A Story of CPUs and GPUs: Performance Portability and Scaling Results for Nektar++

  • Wüstenberg, Henrik (Imperial College London)
  • Xing, Jacques (Imperial College London)
  • Ye, Junjie (Imperial College London)
  • Renner, Diego (Imperial College London)
  • Xia, Boyang (King's College London)
  • Sherwin, Spencer (Imperial College London)
  • Moxey, David (King's College London)
  • Cantwell, Chris (Imperial College London)

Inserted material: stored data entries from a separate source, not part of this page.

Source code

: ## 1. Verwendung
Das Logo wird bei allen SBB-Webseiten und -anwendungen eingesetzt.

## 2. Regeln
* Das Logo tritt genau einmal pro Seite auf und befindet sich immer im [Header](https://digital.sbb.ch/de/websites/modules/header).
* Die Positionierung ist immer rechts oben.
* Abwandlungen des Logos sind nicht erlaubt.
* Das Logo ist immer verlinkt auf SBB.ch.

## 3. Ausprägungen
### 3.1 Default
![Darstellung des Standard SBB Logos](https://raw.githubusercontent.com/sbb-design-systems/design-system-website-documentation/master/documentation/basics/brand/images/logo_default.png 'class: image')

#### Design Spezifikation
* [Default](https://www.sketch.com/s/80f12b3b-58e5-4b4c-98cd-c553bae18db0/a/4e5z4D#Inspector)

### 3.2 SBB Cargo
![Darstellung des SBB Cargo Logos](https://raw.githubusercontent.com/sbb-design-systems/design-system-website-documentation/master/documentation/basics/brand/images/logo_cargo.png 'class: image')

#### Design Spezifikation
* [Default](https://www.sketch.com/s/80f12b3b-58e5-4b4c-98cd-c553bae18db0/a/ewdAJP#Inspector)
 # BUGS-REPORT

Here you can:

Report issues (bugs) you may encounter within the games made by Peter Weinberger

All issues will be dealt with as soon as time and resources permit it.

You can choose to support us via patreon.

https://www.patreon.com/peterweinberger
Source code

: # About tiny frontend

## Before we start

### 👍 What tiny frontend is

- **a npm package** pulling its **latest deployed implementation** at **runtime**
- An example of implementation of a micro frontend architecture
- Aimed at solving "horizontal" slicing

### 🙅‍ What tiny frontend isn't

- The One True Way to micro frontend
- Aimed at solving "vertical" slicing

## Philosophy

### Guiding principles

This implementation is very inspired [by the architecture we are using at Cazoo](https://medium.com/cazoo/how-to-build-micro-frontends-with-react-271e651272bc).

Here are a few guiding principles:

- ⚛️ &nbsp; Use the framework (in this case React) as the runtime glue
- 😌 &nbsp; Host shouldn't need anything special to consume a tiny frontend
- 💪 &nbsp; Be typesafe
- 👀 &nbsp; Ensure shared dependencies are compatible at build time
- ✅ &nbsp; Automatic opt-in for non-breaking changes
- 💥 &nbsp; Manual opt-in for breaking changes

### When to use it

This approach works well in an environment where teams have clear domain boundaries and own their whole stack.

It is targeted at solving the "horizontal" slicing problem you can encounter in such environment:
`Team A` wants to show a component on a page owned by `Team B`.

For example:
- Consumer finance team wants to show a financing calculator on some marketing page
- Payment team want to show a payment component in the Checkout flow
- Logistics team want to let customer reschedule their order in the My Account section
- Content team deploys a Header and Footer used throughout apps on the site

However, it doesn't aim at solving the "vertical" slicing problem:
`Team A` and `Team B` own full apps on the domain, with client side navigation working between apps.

Please login to view abstract download link

Nektar++ is an open-source spectral/hp element framework [1,2] for the numerical solution of partial differential equations (PDEs), widely used for high-order simulations in computational fluid dynamics (CFD) and related applications. To better exploit modern heterogeneous high-performance computing (HPC) systems, including GPU-accelerated platforms, Nektar++ is undergoing a major redesign focused on performance portability while retaining high efficiency on CPU-only architectures. The redesigned framework adopts a unified backend architecture supporting CUDA, HIP, SYCL, and SIMD vectorisation, enabling a single high-level solver implementation to target diverse hardware platforms. Performance-critical components, such as elemental and global operators, are implemented using backend-specialised kernels, while solver logic remains device-independent. Building on previously demonstrated performance of elemental operators, this work presents early scaling results, progressing from single-GPU execution to multi-GPU configurations. We report performance and scaling behaviour for optimised global operators, and demonstrate solver-level results for the incompressible and compressible Navier-Stokes equations using continuous and discontinuous Galerkin discretisation within the new operator-based design. These early results illustrate the feasibility of scaling high-order spectral element methods for unstructured meshes across multiple GPUs using a unified, maintainable codebase, and represent an important step toward scalable, portable, and production-ready CFD simulations on current and future heterogeneous HPC systems.